Their latest tool is of the "four legged" variety.
"This is our dog that's actually been trained in cell phone detection," Francum said, pointing to a panting corrections officer on a leash nearby. "He's able to detect lithium batteries in a cell phone."
He's one a small handful of K9 officers in the state trained to "sit" at the scent the batteries give off. His nose is so sensitive, he "alerted" when he smelled the batteries on I-Team 8's cameras.
The dogs helped officers uncover a record 1,649 cell phones behind prison walls in 2011.
But, prison officials believe they have only scratched the surface.
That's particularly troubling to lawmakers.
"I had no idea it was this bad," said Rep. Greg Steuerwald (R-Danville), a member and former chairman of the House Committee on Courts and Criminal Code. "I was shocked to see the numbers. We have an enormous problem here. If you're smuggling in 8,700 cell phones into prisons, there are reasons for it. And they're not good reasons."

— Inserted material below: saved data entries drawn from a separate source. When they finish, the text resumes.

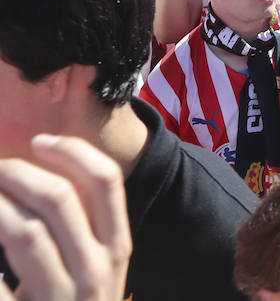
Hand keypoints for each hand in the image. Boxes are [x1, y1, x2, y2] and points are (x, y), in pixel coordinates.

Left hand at [0, 135, 131, 300]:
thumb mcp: (93, 267)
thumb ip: (79, 226)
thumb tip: (39, 172)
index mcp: (116, 248)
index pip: (106, 181)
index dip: (72, 151)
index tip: (39, 141)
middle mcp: (96, 269)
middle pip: (60, 198)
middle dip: (16, 173)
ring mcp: (63, 296)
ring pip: (25, 231)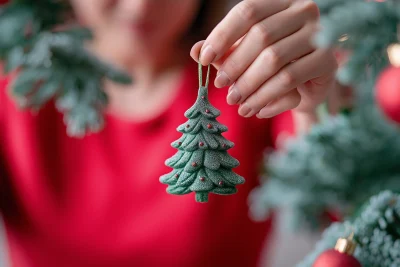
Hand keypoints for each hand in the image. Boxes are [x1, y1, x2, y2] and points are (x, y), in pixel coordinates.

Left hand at [191, 0, 337, 118]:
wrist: (309, 85)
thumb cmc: (274, 66)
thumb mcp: (246, 56)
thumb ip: (224, 52)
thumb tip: (195, 51)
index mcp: (281, 3)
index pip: (247, 11)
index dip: (222, 35)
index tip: (204, 59)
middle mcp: (304, 11)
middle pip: (260, 35)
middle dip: (235, 64)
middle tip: (220, 85)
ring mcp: (320, 34)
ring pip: (274, 59)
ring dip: (248, 84)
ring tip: (234, 101)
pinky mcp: (327, 61)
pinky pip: (289, 79)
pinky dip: (266, 96)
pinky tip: (254, 109)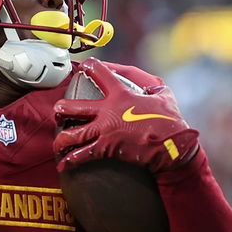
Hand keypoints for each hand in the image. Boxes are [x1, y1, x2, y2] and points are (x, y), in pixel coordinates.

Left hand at [53, 59, 198, 173]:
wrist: (174, 145)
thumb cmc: (170, 119)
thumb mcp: (162, 92)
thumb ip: (146, 83)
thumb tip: (138, 80)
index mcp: (121, 93)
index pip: (100, 73)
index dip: (90, 67)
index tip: (83, 66)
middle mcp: (108, 110)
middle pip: (73, 107)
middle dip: (61, 109)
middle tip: (57, 111)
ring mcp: (105, 130)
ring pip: (72, 134)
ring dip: (61, 139)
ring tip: (57, 142)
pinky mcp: (106, 149)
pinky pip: (82, 155)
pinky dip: (70, 161)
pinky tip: (63, 165)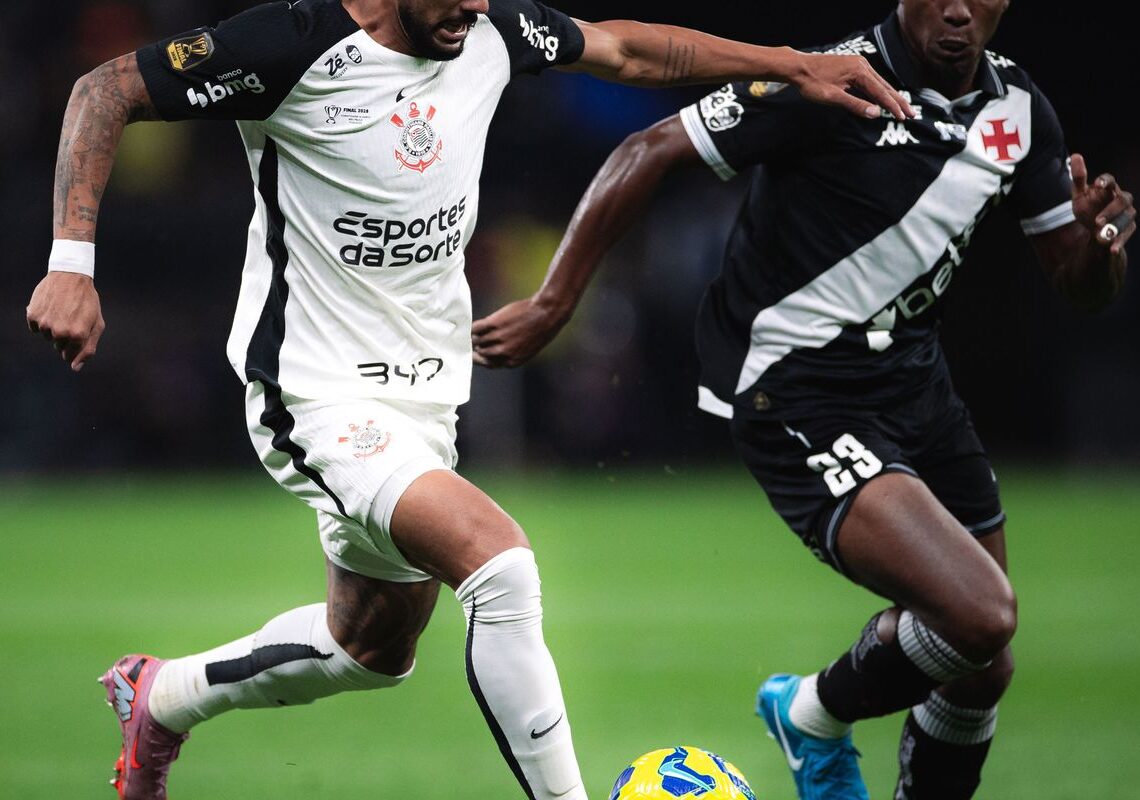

A 2009 Indiana law made trafficking a cell phone into a state prison a felony. Get caught bringing one in, and you could face up to five years behind bars.
The problem is: most phones aren't caught until well after they've been brought in, and inmates don't face the same penalties. The average punishment for an offender caught with a cell phone is a loss of 90 days of "good behavior time."
"All of our offenders here are doing 15 years or more," Francum said. "So, 90 days to them isn't a big loss. I would say [most inmates] don't care at all [if they are caught]. We found one phone on a guy and two days later found another phone. Then, a week later, we found another phone on the exact same offender. With 38 years in prison, he doesn't care."
Now, in the wake of I-Team 8's investigation, Indiana lawmakers are now leading a national charge calling for help.